El Salvador

 

Lying along the Pacific Ocean and bordered by Guatemala and Honduras, the relatively small country of El Salvador is home to about six million people. El Salvador has an area of 20,740 km2, with important geographical and ecological variations. Approximately 86% of the national territory is ranked as subtropical humid forests, 8% as sub-tropical very humid forests and 4% as tropical humid forest land10. Annual average rainfall fluctuates between 1,525.8 mm and 2,127.2 mm, with an average of 1,823.6 mm. Annual average temperatures range between 24.2oC and 25.9oC, with an average of 24.8oC

Geographically, the country is divided into three distinct regions: the southern coastal belt, the central valley and plateaus, and the northern mountains. Since its civil war ended in 1992, El Salvador’s economy has grown steadily, with per capita income reaching approximately US$7,300 in 2010 (CIA, 2011). The poverty rate has declined from 66 per cent in 1991 to 37.8 per cent in 2009 (USDS, 2011). While agriculture remains a significant portion of El Salvador’s economy (generating 11 per cent of Gross Domestic Product (GDP) in 2010), manufacturing (particularly textiles and apparel) and the services sector now generate 23 per cent and 58 per cent of GDP respectively (CIA, 2011).
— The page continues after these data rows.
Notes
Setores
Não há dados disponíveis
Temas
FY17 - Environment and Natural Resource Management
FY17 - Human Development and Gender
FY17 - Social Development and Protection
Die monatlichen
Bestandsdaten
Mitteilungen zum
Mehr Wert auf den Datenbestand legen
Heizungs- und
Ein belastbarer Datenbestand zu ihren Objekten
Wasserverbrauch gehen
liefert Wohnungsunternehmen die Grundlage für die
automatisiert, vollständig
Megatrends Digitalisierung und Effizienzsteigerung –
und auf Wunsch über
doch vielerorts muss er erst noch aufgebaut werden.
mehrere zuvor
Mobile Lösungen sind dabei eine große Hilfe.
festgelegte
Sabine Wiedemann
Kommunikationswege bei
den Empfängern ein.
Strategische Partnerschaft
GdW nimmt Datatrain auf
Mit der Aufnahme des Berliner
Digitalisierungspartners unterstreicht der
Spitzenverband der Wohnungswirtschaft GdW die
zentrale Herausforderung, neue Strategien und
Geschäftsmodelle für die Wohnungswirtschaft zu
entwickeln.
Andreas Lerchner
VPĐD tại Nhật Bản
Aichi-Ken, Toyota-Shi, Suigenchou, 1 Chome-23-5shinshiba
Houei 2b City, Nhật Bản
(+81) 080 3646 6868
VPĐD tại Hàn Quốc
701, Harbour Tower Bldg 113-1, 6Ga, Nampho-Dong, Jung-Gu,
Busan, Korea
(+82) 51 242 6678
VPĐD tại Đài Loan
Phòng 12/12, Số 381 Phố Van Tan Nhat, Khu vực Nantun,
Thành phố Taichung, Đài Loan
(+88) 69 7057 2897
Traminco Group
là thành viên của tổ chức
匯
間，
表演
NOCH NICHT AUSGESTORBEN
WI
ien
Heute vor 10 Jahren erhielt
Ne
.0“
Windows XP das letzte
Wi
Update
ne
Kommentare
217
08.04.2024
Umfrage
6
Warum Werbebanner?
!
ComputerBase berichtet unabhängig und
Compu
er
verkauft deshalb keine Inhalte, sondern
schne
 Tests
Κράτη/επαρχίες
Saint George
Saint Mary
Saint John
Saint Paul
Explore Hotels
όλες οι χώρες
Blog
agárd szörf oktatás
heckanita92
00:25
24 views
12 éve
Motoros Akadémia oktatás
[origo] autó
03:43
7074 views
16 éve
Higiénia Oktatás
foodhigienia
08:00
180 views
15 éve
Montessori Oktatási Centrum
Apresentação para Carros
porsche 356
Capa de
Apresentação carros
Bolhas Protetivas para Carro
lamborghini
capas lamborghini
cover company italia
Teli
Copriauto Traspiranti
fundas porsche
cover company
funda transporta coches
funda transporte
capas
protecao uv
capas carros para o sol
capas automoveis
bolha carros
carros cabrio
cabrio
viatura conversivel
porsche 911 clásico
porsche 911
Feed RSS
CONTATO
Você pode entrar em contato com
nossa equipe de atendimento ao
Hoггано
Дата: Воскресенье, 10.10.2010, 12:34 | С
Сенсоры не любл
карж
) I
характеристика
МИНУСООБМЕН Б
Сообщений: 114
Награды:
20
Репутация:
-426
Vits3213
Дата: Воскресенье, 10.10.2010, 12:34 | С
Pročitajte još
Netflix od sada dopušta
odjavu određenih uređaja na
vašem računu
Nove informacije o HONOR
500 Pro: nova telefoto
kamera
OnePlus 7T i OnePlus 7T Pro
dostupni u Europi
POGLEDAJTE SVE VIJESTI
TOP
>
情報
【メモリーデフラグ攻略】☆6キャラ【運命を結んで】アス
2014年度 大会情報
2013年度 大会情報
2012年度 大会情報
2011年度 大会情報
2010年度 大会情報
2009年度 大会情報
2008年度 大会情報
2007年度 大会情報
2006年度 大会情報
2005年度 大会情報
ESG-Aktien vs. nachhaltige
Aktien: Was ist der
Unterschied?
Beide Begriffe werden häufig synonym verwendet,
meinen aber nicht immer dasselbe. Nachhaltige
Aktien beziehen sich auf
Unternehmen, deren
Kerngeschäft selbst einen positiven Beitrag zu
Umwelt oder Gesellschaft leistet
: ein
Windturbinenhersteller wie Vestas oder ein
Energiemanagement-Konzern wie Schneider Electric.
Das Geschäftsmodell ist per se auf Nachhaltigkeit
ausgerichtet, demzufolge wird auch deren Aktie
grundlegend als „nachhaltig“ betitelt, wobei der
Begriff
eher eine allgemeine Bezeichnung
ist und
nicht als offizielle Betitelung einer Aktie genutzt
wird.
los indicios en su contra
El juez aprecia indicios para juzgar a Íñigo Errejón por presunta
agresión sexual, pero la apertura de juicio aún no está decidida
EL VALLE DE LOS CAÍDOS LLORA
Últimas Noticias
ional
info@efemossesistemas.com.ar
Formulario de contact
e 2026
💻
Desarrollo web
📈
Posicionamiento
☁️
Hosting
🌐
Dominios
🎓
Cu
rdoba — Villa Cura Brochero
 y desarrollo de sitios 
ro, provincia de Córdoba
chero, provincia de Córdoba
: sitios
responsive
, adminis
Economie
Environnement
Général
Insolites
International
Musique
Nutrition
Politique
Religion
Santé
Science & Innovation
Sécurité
Remittances are also an important source of income (USDS, 2011).

El Salvador, through its government and particularly through the MARN, which is the entity accountable for coordinating the preparation and follow up of an environmental policy, would be committed to establish the mitigation and adaptation to climatic change strategies provided that these help to achieve national priorities and that they foster sustainable domestic development.

The Ministry of Environment and Natural Resources is currently working on a National Climate Change Plan that will include: i) the National Action Program on Adaptation (NAPA); ii) the National Appropriate Mitigation Actions (NAMAs) in the context of the national development priorities; iii) science and technology for adaptation and mitigation; iv) national and local capacity building for adaptation and mitigation; and v) education, public awareness raising and participation of the relevant actors and sectors in the design and implementation of the national public policies related to climate change.

The Project on Capacity building for Stage II adaptation to climate change (Costa Rica, Cuba, El Salvador, Guatemala, Honduras, Mexico, Nicaragua, Panama) was funded through the GEF Trust Fund and is implemented by UNDP. Central America, Mexico and Cuba serve as the pilot region for elaborating and applying an Adaptation Policy Framework for preparing adaptation strategies, policies and measures. The application of this framework demonstrated how policy for adaptation can be integrated into national sustainable development for at least three human systems: water resources, agriculture and human health. This demonstration project builds upon the Stage I vulnerability and adaptation assessments of the Initial National Communications of the eight participating countries of the region and will prepare them to move onto Stage III Adaptation. The outputs of the project, Stage II adaptation strategies are being used for preparing Second National Communications and to take steps to submit adaptation initiatives to the Special Climate Change Fund and to other financing mechanisms.